Tagged RNA Polymerases and Method for Producing Them
Inventors: Robert Landick, Rachel Mooney
The Wisconsin Alumni Research Foundation (WARF) is seeking commercial partners interested in developing DNA constructs to create strains of E. coli that produce several different types of tagged RNA polymerases.
Much of the research on RNA transcription is focused on the action of RNA polymerases. Thus, improved methods for purifying and characterizing RNA polymerase greatly enhance studies of transcription. E. coli RNA polymerase is a multisubunit protein that consists in part of two large subunits, beta prime (155 kd) and beta (150 kd).
UW-Madison researchers have developed DNA constructs to create strains of E. coli (RL916 and RL1200) that produce several different types of tagged RNA polymerases. This technique yields E. coli strains that produce RNA polymerase with tags on the C-terminus of the beta prime subunit, a position that can be derivatized without adverse effects on enzyme activity. Biochemical tags that have been added include S. aureus protein A, E. coli biotin carrier protein, green fluorescent protein and beta galactosidase.
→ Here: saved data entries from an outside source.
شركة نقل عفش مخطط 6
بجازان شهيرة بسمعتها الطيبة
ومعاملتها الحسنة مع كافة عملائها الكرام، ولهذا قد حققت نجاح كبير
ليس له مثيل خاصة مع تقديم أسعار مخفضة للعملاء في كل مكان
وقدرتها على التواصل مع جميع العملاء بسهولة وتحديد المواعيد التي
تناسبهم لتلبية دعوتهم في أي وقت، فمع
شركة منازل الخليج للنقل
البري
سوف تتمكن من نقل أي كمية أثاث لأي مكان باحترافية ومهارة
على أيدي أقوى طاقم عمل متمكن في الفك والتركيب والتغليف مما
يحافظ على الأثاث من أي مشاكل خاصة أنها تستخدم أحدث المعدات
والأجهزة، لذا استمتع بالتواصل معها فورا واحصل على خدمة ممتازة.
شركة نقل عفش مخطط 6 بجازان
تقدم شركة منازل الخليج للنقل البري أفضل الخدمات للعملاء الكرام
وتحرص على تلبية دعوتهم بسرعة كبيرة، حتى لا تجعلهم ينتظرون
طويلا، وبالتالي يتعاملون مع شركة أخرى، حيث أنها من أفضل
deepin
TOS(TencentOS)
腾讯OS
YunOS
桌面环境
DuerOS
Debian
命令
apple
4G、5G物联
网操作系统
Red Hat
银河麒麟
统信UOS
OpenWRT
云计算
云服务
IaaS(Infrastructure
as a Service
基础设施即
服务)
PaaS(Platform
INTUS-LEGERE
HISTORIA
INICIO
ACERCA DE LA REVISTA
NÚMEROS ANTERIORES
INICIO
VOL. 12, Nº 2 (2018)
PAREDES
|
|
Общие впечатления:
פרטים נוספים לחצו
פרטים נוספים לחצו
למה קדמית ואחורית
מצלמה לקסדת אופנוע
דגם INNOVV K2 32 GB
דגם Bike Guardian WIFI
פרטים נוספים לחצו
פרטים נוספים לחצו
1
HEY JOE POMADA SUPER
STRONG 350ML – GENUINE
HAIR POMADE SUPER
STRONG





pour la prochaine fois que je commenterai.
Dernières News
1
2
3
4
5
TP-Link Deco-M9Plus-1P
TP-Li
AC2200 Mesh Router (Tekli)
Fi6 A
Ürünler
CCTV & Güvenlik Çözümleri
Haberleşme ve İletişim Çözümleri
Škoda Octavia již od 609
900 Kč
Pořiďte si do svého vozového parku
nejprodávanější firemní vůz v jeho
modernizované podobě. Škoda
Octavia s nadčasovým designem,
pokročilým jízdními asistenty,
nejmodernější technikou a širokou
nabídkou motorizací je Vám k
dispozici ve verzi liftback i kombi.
- The tagged RNA polymerases can be used in affinity purification, immobilized transcription, visualization of RNA polymerases in vivo and single molecule transcription.
- The modified RNA polymerases also can be immobilized and used in drug screening, such as screens for transcription inhibitors.
- The strains produce only the desired, modified RNA polymerase, greatly increasing yield and simplifying purification.